“So you would thrust my chair out of your room?” said she.

Then, as I made no words on it, Peg after a space would for the second time be about her departure, and I confess, for all my late thirst for her presence, not a trifle to my relief. A leopard—even a leopard named Peg—is no good company.

When Peg was by the door, she swung round on me. “I will not sit there until I choose,” she cried again. “But you shall not touch my chair! I will not have it banished!” With this, she went quite away, while I stayed to look on the chair which had made the trouble, and now from its old place would leer victoriously upon me, and mock with a more insulting emptiness than ever, that doubly vacant heart of mine.


CHAPTER XI—THE GENERAL MAKES PROVERBS

In those few days next to follow Peg's tantrum of the chair, like those several to precede it, I was given no more than meager pictures of her. I should perhaps beg forgiveness for the name “tantrum,” which is a byword or term of slang, but search as I may, I find nothing so good wherewith to tell the story of that rootless wrath of Peg's. However, I may say I was at care not to shift the chair again, but left it to stand waiting for her in accord with her command.

Peg, on the next day after that tantrum, and on every day, would come for her visit with the General; but each time she so crept by me, whether by stealth or luck, that I lost notice of her advent, and knew nothing of her presence until she went past my door when on her way for home. She would create noise enough with her flight; setting her small feet down in emphasis and sending a rustle along the hallway with the swirl of her petticoats, so that I had ample time to raise my head and be on guard for her. She would nod slightly as she caught my glance, but ever sustained herself with that distance which she had seen fit to construct between us.

When Peg flashed by my door—for, radiant as ever, and with the motion of a meteor, “flashed” should be the description of it—I was bound to observe how her look shot straight for her chair like an arrow.
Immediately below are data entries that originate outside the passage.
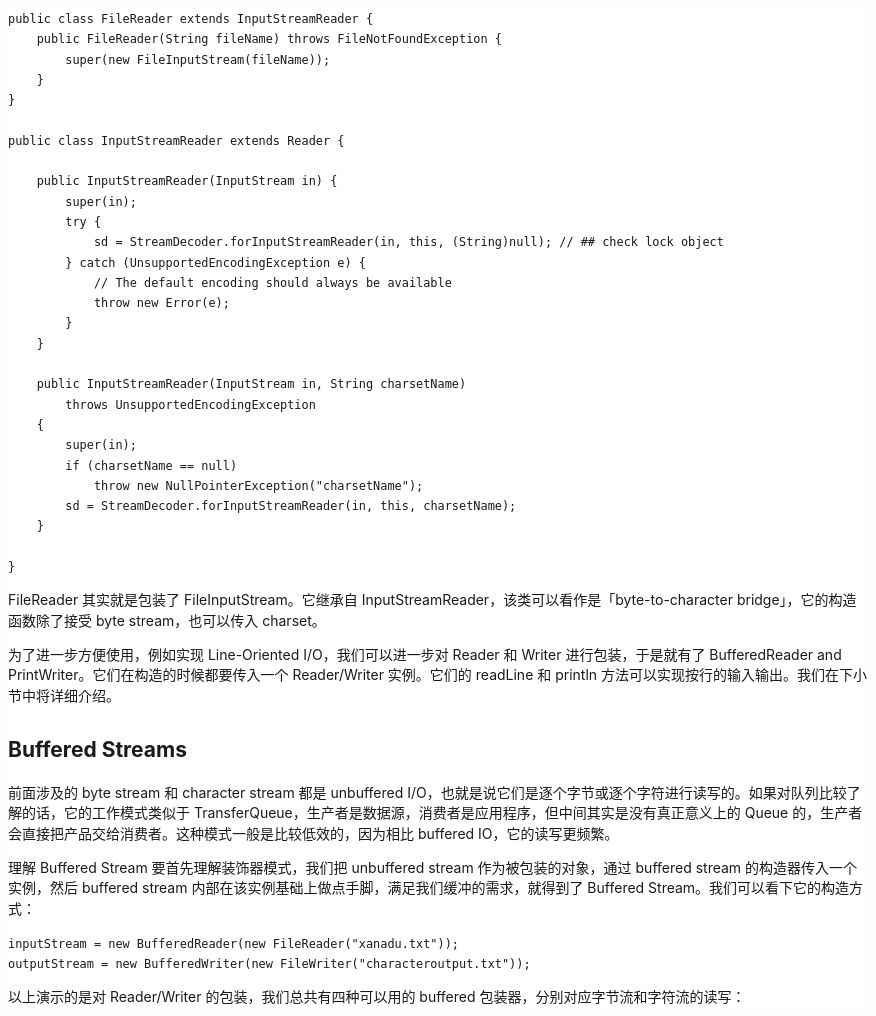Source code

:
 ```
public class FileReader extends InputStreamReader {
    public FileReader(String fileName) throws FileNotFoundException {
        super(new FileInputStream(fileName));
    }
}

public class InputStreamReader extends Reader {

    public InputStreamReader(InputStream in) {
        super(in);
        try {
            sd = StreamDecoder.forInputStreamReader(in, this, (String)null); // ## check lock object
        } catch (UnsupportedEncodingException e) {
            // The default encoding should always be available
            throw new Error(e);
        }
    }

    public InputStreamReader(InputStream in, String charsetName)
        throws UnsupportedEncodingException
    {
        super(in);
        if (charsetName == null)
            throw new NullPointerException("charsetName");
        sd = StreamDecoder.forInputStreamReader(in, this, charsetName);
    }

}
```

FileReader 其实就是包装了 FileInputStream。它继承自 InputStreamReader，该类可以看作是「byte-to-character bridge」，它的构造函数除了接受 byte stream，也可以传入 charset。

为了进一步方便使用，例如实现 Line-Oriented I/O，我们可以进一步对 Reader 和 Writer 进行包装，于是就有了 BufferedReader and PrintWriter。它们在构造的时候都要传入一个 Reader/Writer 实例。它们的 readLine 和 println 方法可以实现按行的输入输出。我们在下小节中将详细介绍。

## Buffered Streams

前面涉及的 byte stream 和 character stream 都是 unbuffered I/O，也就是说它们是逐个字节或逐个字符进行读写的。如果对队列比较了解的话，它的工作模式类似于 TransferQueue，生产者是数据源，消费者是应用程序，但中间其实是没有真正意义上的 Queue 的，生产者会直接把产品交给消费者。这种模式一般是比较低效的，因为相比 buffered IO，它的读写更频繁。

理解 Buffered Stream 要首先理解装饰器模式，我们把 unbuffered stream 作为被包装的对象，通过 buffered stream 的构造器传入一个实例，然后 buffered stream 内部在该实例基础上做点手脚，满足我们缓冲的需求，就得到了 Buffered Stream。我们可以看下它的构造方式：

```
inputStream = new BufferedReader(new FileReader("xanadu.txt"));
outputStream = new BufferedWriter(new FileWriter("characteroutput.txt"));
```

以上演示的是对 Reader/Writer 的包装，我们总共有四种可以用的 buffered 包装器，分别对应字节流和字符流的读写：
She would be sure it was there, that chair; and I could tell how its absence would have become the signal for crowning me with so warm a version of her feelings that I shriveled like October leaves to simply think on it. But I would meet no risk of the sort, since I did not entertain the hardihood to invoke it.

I say the latter, because sooth it is, that half in anger, half in thought to bring her in for a talk, I once had it on my mind to send Peg's chair again into exile. Indeed, I did put it out of the room. But only for a moment; the wick of my courage burned dim, and I fell to be in utmost haste to restore that leathern furnishment, breathing the while in a quick, craven fashion of respiration, lest she surprise me before the situation was repaired. Thus it stood; the chair and I in the room, and both desolate, with Peg going each day by like a watchman on his rounds, to glance in and be assured.